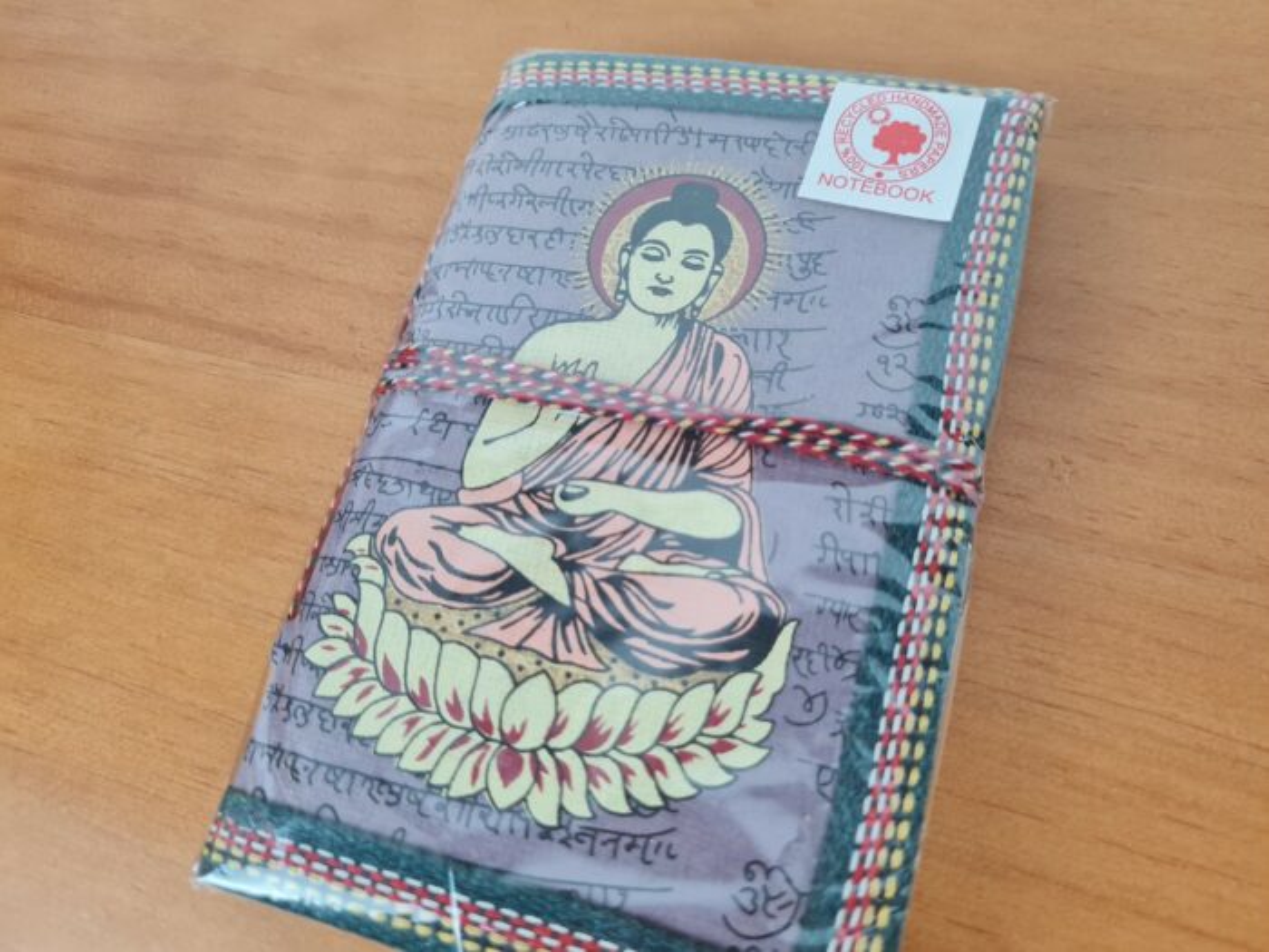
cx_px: 634
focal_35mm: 26
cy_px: 476
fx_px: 953
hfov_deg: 67.3
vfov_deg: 53.1
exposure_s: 1/120
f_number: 1.8
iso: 125
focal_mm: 5.4
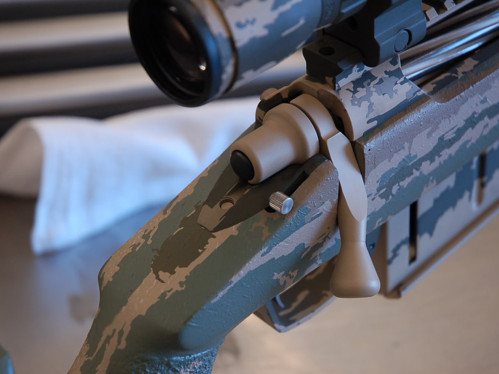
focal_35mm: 101
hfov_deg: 19.4
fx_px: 1456
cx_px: 257
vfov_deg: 14.7
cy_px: 187
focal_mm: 62
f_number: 4.5
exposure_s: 1/100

------------

AIM OF THE TASK:
Would you mind returning each entry above word for word, skipping the images?

TASK SOLUTION:
cx_px: 634
focal_35mm: 26
cy_px: 476
fx_px: 953
hfov_deg: 67.3
vfov_deg: 53.1
exposure_s: 1/120
f_number: 1.8
iso: 125
focal_mm: 5.4
focal_35mm: 101
hfov_deg: 19.4
fx_px: 1456
cx_px: 257
vfov_deg: 14.7
cy_px: 187
focal_mm: 62
f_number: 4.5
exposure_s: 1/100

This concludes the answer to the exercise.